→ **Assignment**
Using the records below, find how many lines hold the word "fill" and reply with only that number.

(Dataset records)
——

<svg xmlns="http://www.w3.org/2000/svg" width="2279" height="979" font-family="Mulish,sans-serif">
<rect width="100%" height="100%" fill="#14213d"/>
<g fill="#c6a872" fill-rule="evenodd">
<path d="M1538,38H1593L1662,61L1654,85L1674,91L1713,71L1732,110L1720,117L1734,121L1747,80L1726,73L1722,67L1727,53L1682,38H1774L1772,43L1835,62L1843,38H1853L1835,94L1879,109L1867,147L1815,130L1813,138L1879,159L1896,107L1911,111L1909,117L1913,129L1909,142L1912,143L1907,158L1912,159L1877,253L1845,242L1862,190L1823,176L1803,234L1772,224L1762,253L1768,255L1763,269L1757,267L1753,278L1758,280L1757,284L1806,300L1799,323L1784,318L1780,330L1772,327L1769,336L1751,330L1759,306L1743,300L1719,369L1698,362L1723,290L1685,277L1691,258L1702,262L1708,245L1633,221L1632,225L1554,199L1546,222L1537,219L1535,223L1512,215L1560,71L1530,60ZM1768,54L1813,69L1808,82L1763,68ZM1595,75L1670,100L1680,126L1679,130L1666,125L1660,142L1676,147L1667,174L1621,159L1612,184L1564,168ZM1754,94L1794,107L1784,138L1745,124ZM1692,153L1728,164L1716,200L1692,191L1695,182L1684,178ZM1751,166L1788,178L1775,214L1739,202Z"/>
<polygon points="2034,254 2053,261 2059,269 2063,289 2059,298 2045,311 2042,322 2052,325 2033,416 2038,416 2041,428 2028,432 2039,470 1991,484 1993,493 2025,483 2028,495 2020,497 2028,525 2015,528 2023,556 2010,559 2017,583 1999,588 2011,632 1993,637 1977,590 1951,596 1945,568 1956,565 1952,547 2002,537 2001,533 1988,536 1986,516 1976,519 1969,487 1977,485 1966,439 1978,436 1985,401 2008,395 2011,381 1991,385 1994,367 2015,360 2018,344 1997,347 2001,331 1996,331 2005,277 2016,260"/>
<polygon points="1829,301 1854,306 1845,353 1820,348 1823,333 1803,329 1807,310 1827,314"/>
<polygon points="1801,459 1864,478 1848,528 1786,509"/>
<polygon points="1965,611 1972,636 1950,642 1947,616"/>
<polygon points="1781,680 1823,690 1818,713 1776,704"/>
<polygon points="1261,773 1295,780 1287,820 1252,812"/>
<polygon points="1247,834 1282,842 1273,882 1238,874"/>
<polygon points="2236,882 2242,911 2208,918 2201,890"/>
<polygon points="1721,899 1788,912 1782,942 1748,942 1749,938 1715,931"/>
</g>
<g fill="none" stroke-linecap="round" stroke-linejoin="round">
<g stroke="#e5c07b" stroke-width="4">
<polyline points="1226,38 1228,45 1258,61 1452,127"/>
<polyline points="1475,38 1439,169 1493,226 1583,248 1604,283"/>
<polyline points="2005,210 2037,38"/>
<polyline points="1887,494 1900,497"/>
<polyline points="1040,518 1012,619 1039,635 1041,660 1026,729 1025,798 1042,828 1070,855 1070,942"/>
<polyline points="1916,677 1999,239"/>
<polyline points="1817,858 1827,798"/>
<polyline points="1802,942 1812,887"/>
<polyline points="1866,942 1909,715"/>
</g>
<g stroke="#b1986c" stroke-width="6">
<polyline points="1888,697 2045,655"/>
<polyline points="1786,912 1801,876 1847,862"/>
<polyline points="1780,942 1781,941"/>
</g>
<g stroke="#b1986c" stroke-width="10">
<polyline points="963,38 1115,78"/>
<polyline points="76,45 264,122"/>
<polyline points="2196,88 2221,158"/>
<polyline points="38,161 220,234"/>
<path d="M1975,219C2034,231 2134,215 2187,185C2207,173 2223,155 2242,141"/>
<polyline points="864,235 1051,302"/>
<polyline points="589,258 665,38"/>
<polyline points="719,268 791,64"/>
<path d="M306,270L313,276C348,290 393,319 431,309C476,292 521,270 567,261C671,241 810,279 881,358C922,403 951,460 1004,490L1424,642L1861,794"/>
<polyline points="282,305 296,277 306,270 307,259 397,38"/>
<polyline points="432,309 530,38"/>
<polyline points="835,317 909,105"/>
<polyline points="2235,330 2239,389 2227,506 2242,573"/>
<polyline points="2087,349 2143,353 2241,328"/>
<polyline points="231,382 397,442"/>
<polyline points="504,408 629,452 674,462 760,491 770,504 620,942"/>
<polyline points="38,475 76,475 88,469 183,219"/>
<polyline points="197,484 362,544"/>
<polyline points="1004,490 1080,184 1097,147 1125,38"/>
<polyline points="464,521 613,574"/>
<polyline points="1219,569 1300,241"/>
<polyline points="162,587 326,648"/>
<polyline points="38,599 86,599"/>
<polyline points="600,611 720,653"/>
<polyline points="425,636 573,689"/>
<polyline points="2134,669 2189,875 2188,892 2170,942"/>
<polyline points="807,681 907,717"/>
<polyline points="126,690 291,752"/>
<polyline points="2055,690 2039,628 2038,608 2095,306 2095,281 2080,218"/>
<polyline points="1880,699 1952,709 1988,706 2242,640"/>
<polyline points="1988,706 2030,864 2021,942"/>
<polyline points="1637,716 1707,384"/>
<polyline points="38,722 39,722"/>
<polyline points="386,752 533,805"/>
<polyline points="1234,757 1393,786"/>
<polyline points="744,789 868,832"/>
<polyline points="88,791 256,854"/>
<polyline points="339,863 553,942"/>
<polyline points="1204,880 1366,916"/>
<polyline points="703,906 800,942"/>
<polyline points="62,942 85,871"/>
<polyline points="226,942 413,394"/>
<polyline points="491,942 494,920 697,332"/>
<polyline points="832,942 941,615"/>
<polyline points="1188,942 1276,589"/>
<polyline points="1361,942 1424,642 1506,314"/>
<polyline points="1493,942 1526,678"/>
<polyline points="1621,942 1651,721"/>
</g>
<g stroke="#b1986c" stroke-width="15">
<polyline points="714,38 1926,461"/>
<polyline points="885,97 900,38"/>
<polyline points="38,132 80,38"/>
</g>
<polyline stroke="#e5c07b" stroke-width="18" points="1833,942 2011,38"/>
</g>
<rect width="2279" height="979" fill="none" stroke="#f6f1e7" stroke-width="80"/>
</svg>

——

→ **Result**
4